Aku lalu membalikkan pandanganku sambil sekilas melihat Christine berdoa sebelum memakan Siomai special pesanannya sambil dia merekatkan kedua jari-jari tangannya dan kepalanya tertunduk. Ternyata dia seorang Nasrani. Setelah selesai berdoa kemudian dia memakan Siomai Spesialnya. Sebenarnya cara makannya biasa, tetapi entah kenapa terlihat sangat menarik bagiku. Dia selalu saja membersihkan bibirnya dari saos Siomai dengan menyapukan ujung lidahnya dari sudut kanan bibir atasnya ke sebelah kiri. Selalu saja seperti itu.

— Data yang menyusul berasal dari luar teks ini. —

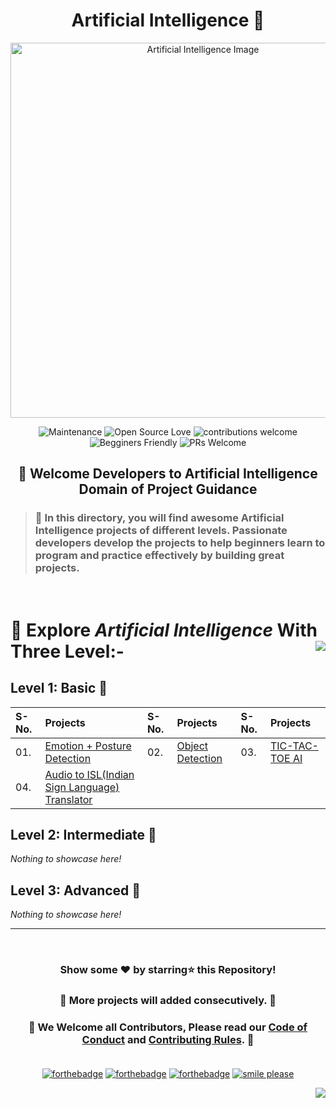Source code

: <h1 id="top" align="center">Artificial Intelligence 🤖</h1>

<p align="center"><img src="https://www.srimax.com/wp-content/uploads/2020/01/Importance-of-Artificial-Intelligence.jpeg" alt="Artificial Intelligence Image" width=600px />

<div align="center">

 ![Maintenance](https://img.shields.io/badge/Maintained%3F-yes-orange.svg)
 ![Open Source Love](https://img.shields.io/badge/Open%20Source-%E2%9D%A4-red)
 ![contributions welcome](https://img.shields.io/badge/contributions-welcome-brightgreen.svg?style=flat)
 ![Begginers Friendly](https://img.shields.io/badge/Begginer%20Friendly%20-Yes-orange)
 ![PRs Welcome](https://img.shields.io/badge/PRs-welcome-brightgreen.svg?style=flat-square)

</div>
<h2 align="center">🚦 Welcome Developers to Artificial Intelligence Domain of Project Guidance</p></h2>

> <h3>🏰 In this directory, you will find awesome Artificial Intelligence projects of different levels. Passionate developers develop the projects to help beginners learn to program and practice effectively by building great projects.</h3>

</br>

<h1> 🎯 Explore <i>Artificial Intelligence</i> With Three Level:-<a href="#Bottom"><img src="https://img.shields.io/badge/-Bottom-red?style=for-the-badge" align="right"/></a></h1>

## Level 1: Basic 🚀

| S-No. | Projects | S-No. | Projects | S-No. | Projects |
|:--|:--|:--|:--|:--|:--|
| 01. | [Emotion + Posture Detection](https://github.com/Kushal997-das/Project-Guidance/tree/main/Artificial%20Intelligence/Basic/Emotion%20%2B%20Posture%20Detection) | 02. | [Object Detection](https://github.com/Kushal997-das/Project-Guidance/tree/main/Artificial%20Intelligence/Basic/Object_Detection) | 03. | [TIC-TAC-TOE AI](https://github.com/Kushal997-das/Project-Guidance/tree/main/Artificial%20Intelligence/Basic/TIC-TAC-TOE%20AI) |
| 04. | [Audio to ISL(Indian Sign Language) Translator](https://github.com/Kushal997-das/Project-Guidance/tree/main/Artificial%20Intelligence/Basic/Audio%20to%20ISL%20Translator) |

## Level 2: Intermediate 🚀

<i>Nothing to showcase here!</i>

## Level 3: Advanced 🚀

<i>Nothing to showcase here!</i>

---

<br/>
<h3> <p align="center">Show some ❤️ by starring⭐ this Repository!</p> </h3>

<h3> <p align="center"> 💌 More projects will added consecutively. 💌</p> </h3>

### <p align="center"> 🎉 We Welcome all Contributors, Please read our [Code of Conduct](https://github.com/Kushal997-das/Project-Guidance/blob/main/CODE_OF_CONDUCT.md) and [Contributing Rules](https://github.com/Kushal997-das/Project-Guidance/blob/main/CONTRIBUTING.md). 🎉<br> <br>

<div align="center" id="Bottom">

[![forthebadge](https://forthebadge.com/images/badges/built-by-developers.svg)](https://forthebadge.com)
[![forthebadge](https://forthebadge.com/images/badges/built-with-love.svg)](https://forthebadge.com)
[![forthebadge](https://forthebadge.com/images/badges/built-with-swag.svg)](https://forthebadge.com)
[![smile please](https://forthebadge.com/images/badges/makes-people-smile.svg)](https://github.com/Kushal997-das/)
<p align="right"><a href="#top"><img src="https://img.shields.io/badge/-Back%20to%20Top-red?style=for-the-badge" /></a></p>

</div>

Setelah Christine selesai makan, dia membiarkan piring tetap di meja, aq menggeser posisi dudukku ke ujung bangku sehingga dapat melirik Christine. Dia lalu memasang headset dan mulai meneka-nekan handphonenya. Dia menggelengkan pelan kepalanya sambil seolah-olah menikmati musik yang dia mainkan.

“. . . I’ll be sitting and I’ll be waiting for you, cause all this thoughts and all this hopes will go blue. . .” Christine menyanyi lirih tapi masih terdengar telingaku.

Aku sangat mengenal syair lagu itu. Honeymoon on Ice, itulah judul lagunya. Lagu itu merupakan lagu dari band indie The Trees and The Wild. Jarang sekali aku menemukan seseorang yang memasukkan lagu itu ke playlist-nya. Aku hanya tersenyum sambil melirik Christine yang masih menyanyi lirih sambil memejamkan matanya. Enjoy sekali.

Hening sejenak.

“. . . So much to say, but I won’t make it quick. I lose my mind each time I look at your eyes. So why don’t you close them?. . .”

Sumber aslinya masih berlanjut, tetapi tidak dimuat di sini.